Hal senada juga diungkapkan Staf Ahli Menteri Energi dan Sumber Daya Mineral (ESDM) Bidang Perencanaan Strategis Yudo Dwinanda Priaadi. Menurutnya, Indonesia akan menitikberatkan akses, teknologi, dan pendanaan transisi energi. Ketiga poin ini akan menjadi bahasan utama dalam Energy Transitions Working Group (ETWG)—rangkaian dari Forum G20.

“Untuk akses energi, titik berat diberikan kepada energi yang terjangkau, andal, berkelanjutan, modern untuk semua, leaving no one behind, terutama energi untuk elektrifikasi dan clean cooking. Tapi transisi energi tentu membutuhkan proyek-proyek baru, maka dari itu dibutuhkan pula investasi yang baru, maka pendanaan menjadi topik yang perlu dibahas,” kata yudo.

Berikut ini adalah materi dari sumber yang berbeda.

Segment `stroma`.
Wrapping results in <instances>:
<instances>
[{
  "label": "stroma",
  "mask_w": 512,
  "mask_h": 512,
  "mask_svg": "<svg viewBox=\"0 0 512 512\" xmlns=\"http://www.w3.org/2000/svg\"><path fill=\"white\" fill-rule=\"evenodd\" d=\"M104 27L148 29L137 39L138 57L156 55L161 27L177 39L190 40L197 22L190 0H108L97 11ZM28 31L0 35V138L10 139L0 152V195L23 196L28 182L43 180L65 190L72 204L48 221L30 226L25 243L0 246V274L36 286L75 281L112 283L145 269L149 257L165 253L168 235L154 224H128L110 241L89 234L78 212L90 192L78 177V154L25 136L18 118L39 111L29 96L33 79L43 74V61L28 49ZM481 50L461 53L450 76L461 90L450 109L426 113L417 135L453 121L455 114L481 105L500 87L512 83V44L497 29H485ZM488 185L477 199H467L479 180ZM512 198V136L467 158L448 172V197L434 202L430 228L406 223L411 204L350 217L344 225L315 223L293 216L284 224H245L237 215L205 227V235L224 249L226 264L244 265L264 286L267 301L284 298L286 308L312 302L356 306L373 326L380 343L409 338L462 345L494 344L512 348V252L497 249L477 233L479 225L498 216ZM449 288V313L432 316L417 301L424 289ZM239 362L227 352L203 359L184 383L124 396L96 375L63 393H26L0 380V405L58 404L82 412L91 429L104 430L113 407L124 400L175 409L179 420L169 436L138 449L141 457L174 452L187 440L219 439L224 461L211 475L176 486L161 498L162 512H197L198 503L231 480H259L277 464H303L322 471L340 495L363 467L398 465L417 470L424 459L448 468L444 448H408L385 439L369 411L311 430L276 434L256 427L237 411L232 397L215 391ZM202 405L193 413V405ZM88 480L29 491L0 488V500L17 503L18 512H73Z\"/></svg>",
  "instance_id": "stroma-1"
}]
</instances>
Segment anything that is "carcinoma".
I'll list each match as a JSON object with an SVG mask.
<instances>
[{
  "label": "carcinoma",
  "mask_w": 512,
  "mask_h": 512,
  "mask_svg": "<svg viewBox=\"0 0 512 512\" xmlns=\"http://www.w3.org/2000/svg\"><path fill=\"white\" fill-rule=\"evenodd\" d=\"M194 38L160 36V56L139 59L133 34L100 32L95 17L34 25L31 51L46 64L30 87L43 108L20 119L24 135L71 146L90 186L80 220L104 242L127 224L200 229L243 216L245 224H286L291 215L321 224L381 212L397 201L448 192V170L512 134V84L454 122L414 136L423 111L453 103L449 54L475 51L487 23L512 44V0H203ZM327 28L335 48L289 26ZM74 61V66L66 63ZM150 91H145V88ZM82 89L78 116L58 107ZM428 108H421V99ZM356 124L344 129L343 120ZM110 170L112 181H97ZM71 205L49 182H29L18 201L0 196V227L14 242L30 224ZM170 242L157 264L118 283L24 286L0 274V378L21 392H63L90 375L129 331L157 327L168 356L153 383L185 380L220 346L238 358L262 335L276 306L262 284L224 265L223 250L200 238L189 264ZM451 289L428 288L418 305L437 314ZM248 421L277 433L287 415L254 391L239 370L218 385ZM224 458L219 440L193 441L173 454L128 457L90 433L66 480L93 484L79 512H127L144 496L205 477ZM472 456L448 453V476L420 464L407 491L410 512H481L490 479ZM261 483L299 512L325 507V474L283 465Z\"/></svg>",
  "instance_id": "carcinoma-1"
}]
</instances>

Ia memastikan, pemerintah memanfaatkan Forum Presidensi G20 untuk mengenalkan skenario Indonesia mencapai net zero emission (NZE) pada 2060 atau lebih cepat yang dituangkan dalam Grand Strategi Energi Nasional (GSEN). Salah satu upaya mencapai target itu, yakni mempercepat pengembangan energi baru dan terbarukan (EBT).

GSEN menargetkan bauran energi dari EBT sebesar 100 persen pada tahun 2060, dengan kapasitas 587 gigawatt (GW), yang mencakup pembangkit listrik tenaga surya (PLTS) 361 GW, pembangkit listrik tenaga air (PLTA) 83 GW, pembangkit listrik tenaga bayu (PLTB) 39 GW, pembangkit listrik tenaga nuklir (PLTN) 35 GW, pembangkit listrik tenaga bioenergi (PLTBio) 37 GW, pembangkit listrik tenaga panas bumi (PLTP) 18 GW, dan PLT arus laut 13,4 GW.

“Hidrogen juga akan dimanfaatkan bertahap mulai 2031 dan mulai masif pada 2051. Di tahun 2060 ditargetkan hidrogen mencapai 52 GW,” tambah Yudo.